The school year is ending and we are busy making great collages right to the end. Other classes are painting so of course all sorts of paint is left over. At day's end I can easily spend an extra hour in the studio just mixing and spreading paint onto papers....and it is a completely pleasing process. The point is just to use the colour and mix every conceivable variety and viscosity of paint from fully opaque to very transparent. When all the final work is done in the school studio before dismissing for holidays, I will look through this left over collection and find the most appealing things to incorporate into my summer collage paintings at home. It is odd but sometimes the colours produced at school end up being very different from the ones made at home. It'll be hard keeping the boxes and boxes of colour over summer and into the new academic year because the studio fills up with so much material. It has to go just so we can fill it up again.....but the colours always look wonderful to me. One day there might have been a lot of leftover purples, another day blues....and unpremeditated collections get made...so many unexpected combinations possible....so many great paintings just quietly hiding in the tangle of paper.

3 comments:

  1. What an inspiring post! Most of us are overwhelmed by just our own stratified layers of stuff that's not worth keeping but way too good to throw away. Maybe we should ask ourselves -- What would Harry Stooshinoff do with this?

    ReplyDelete
  2. That long table with all the colours there does look very inspiring!
    My question from one artist to another is about archival paper. I'm assuming the school paper is not archival, so how do you handle that dilemma as an artist when incorporating the paper into your 'summer paintings'?
    I really enjoy the freshness of your work and how well it evokes the surroundings of the area.

    ReplyDelete
  3. Charlene...thanks, but boy, it does take an effort saving some of this stuff. You turn one of those boxes loaded with paper over, and it can look seriously crazy, not to mention a nightmare to put into some sort of order, but the contrast of colour, texture, and materials can be very inspiring. While the kids are working, I'm finding all sorts of weird combinations I'd love to use later.

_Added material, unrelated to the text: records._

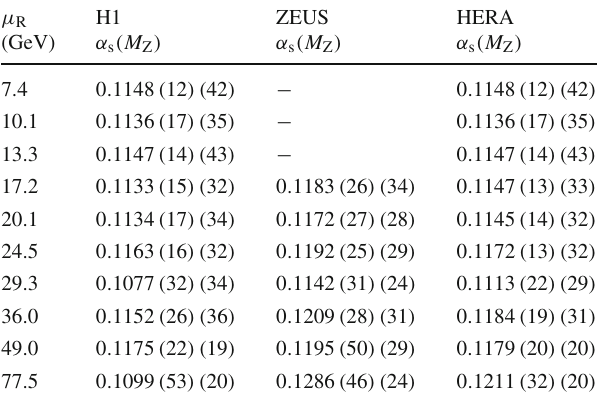
Table 2 Values of the strong coupling constant at the Z-boson mass, α ( M ) , obtained from fits to groups of data with comparable values s Z of μ R . The first (second) uncertainty of each point corresponds to the experimental (theory) uncertainties. The theory uncertainties include PDF related uncertainties and the dominating scale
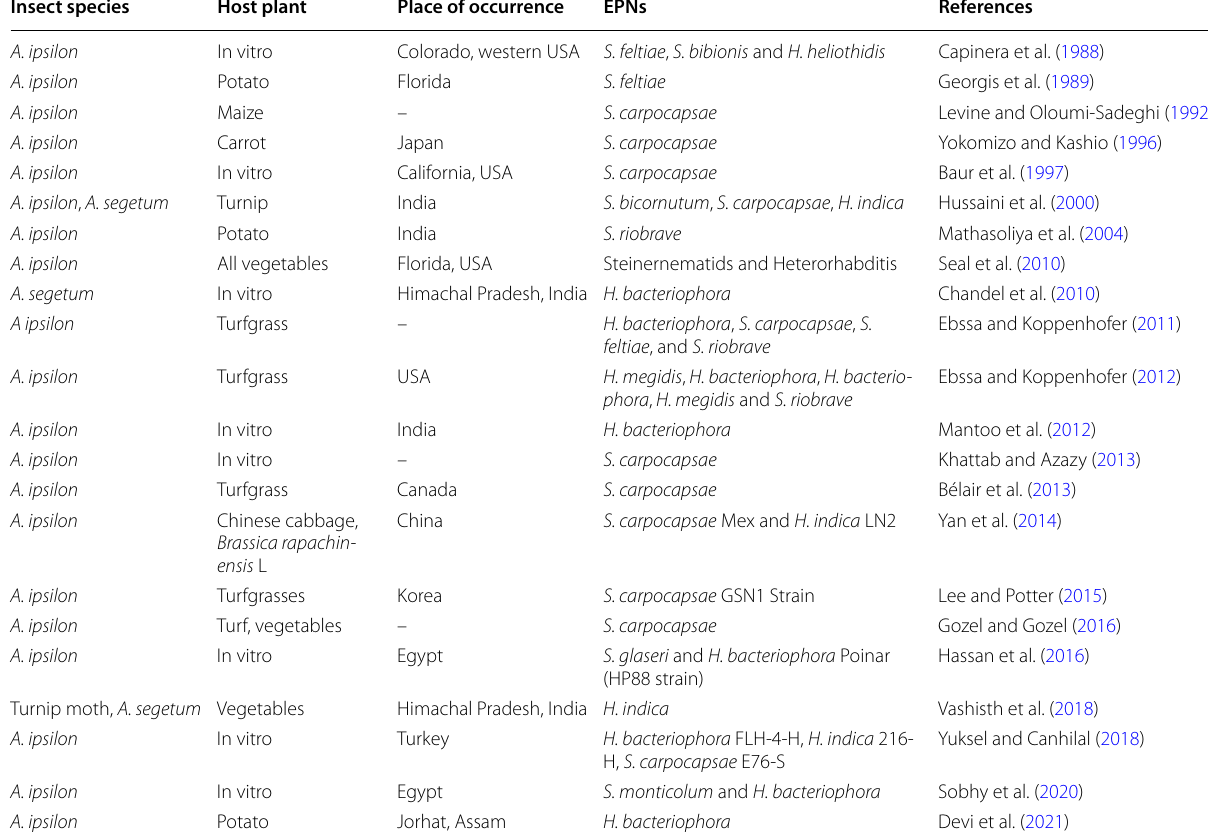
Table 2 Studies on management of Agrotis spp. in India and abroad Insect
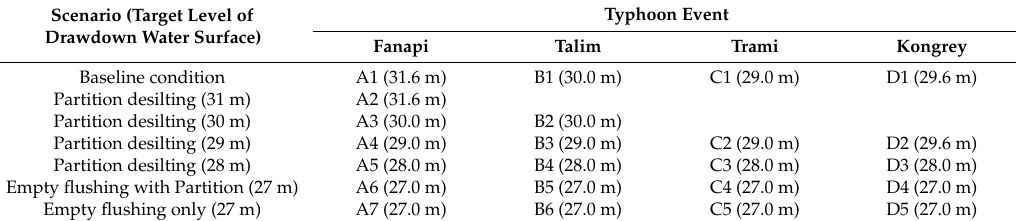
Scenario (Target Level of Drawdown Water Surface)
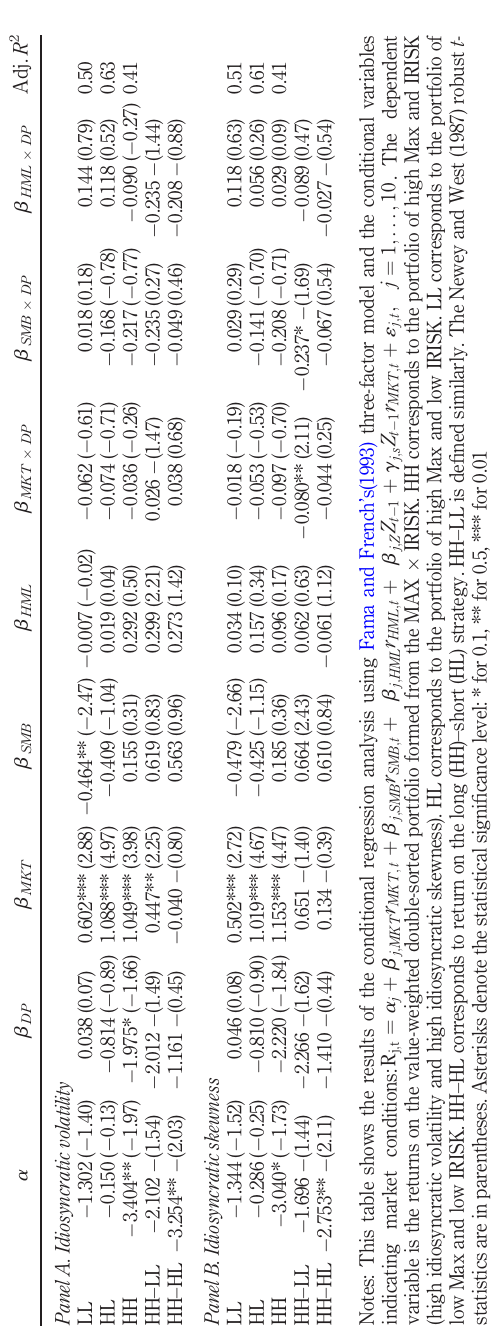
Table 11. Conditional regressions with market ’ s dividend yield: MAX and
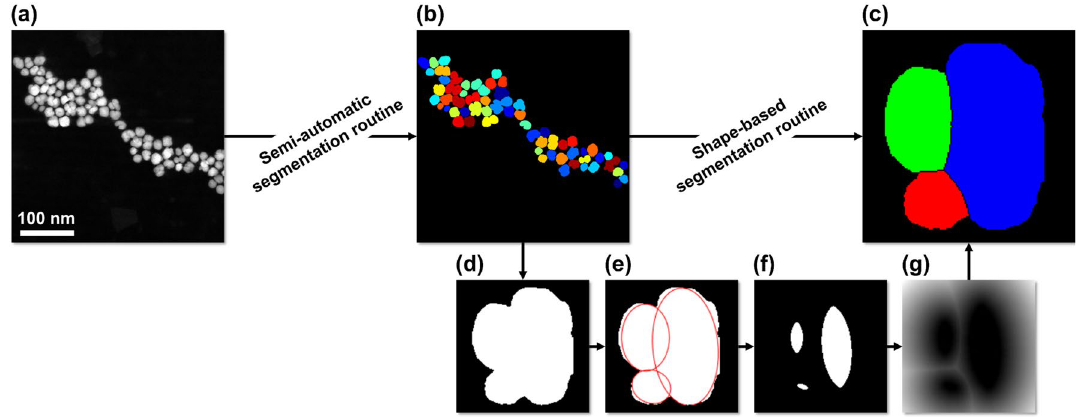
Figure 6. Schematic representation of the multi-stage segmentation routine used for the determination of the particle size and core size distribution. ( a ) Original low-magnification HAADF-STEM image of the IONFs. ( b ) HAADF-STEM image segmented into individual particles by the semi-automatic segmentation routine from Neumann et al. 45 . ( c ) Single IONF segmented into several cores by a shape-based segmentation routine. ( d ) Binary image of a single segmented IONF. (e) Shape of the IONF and its individual cores approximated by ellipses based on the DTECMA algorithm 64 . ( f ) Shape markers determined on the basis of the ellipses from ( e ). ( g ) Outer Euclidean distance transform of the shape markers from ( f ) used as the marking function for the watershed segmentation of the IONF into its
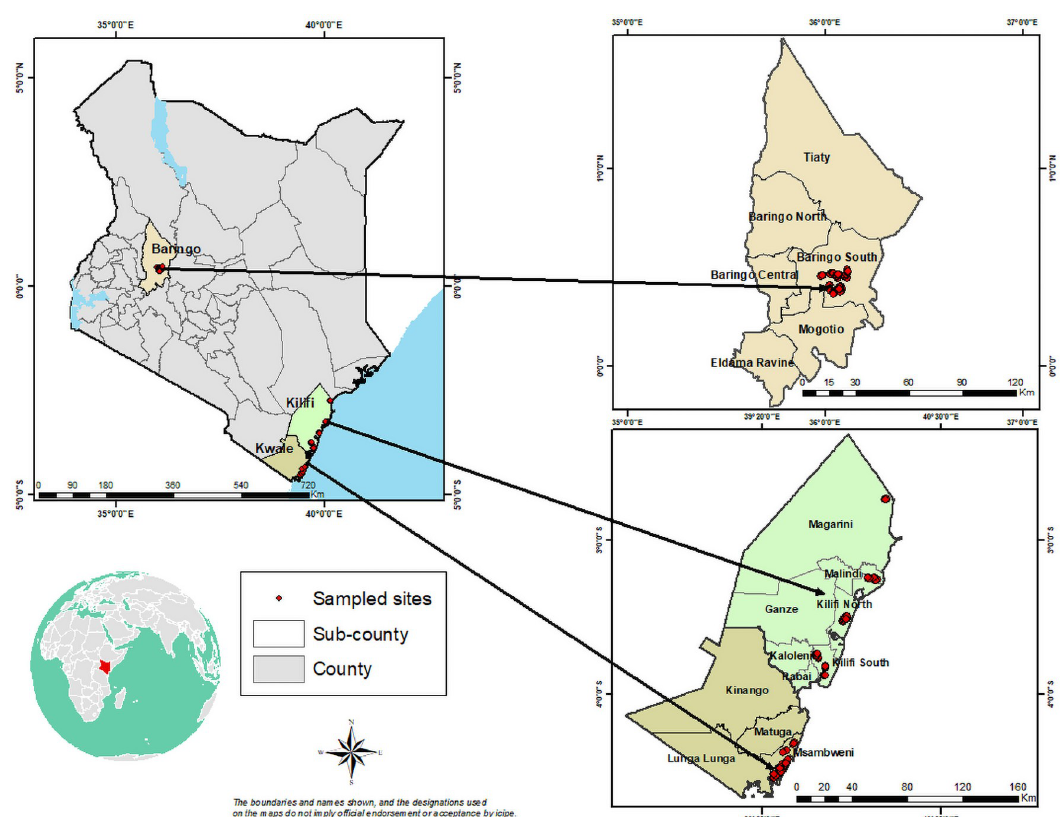
Fig 1. Study area and sampled households: Emily Kimathi, GIS unit, icipe; The map was developed using the QGIS 3.16 software, https://qgis.org/en/site/forusers/download.html.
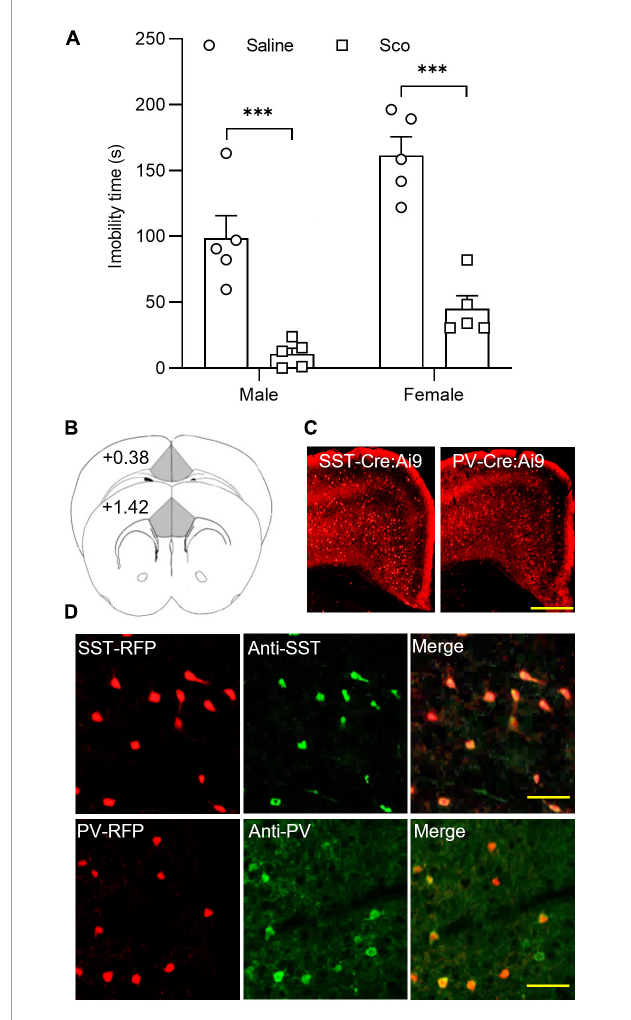
FIGURE1 The effects of scopolamine on the forced swim test and RFP-expressing neurons in the ACC of SST-cre/Ai9 and PV-cre/Ai9 mice. (A) Plots show the effect of scopolamine injection (3 mg/Kg, i.p.) on the immobility time of the forced swim test (FST) in male (P40-60, n = 5 for each group, left panel) and female C57BL/6J mice (P40-60, n = 5 for each group, right panel). Control mice were injected the same volume of saline. The FST was performed 60 min after injection. (B) A diagram illustrates the location of the ACC in coronal sections of the mouse brain. (C) Fluorescent images show the distribution of red fluorescent protein (RFP) positive neurons in the anterior cingulate cortex (ACC) from an SST-cre/Ai9 mouse (left) and a PV-cre/Ai9 mouse (right). Scale bar: 100 µ m. (D) Immunohistochemistry shows the staining of RFP neurons to SST antibody (green) in an SST-cre/Ai9 mouse brain section (upper panel) and PV antibody (green) in a PV-cre/Ai9 mouse brain section. Scale bar: 50 µ m. Scop, scopolamine; ACC, anterior cingulate cortex; SST, somatostatin; PV, parvalbumin; RFP, red fluorescent protein. ∗∗∗ p <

    greenwillow....thanks!....the acrylics we use at school are artist's quality but we also use house colours and there is no telling what the ratio of one to the other will be at any particular point. While the house colours are not as lightfast as artists colours, they are not too bad and pretty stable visually. The papers are just photocopy paper....needs to be thin to glue down to heavier stock. But when I prepare my papers at home I use only archival heavy paper as the support and heavier card is usually gessoed both sides. The glue is archival. A few small kinks in the chain but I expect the image to be visually and structurally stable for a good long time.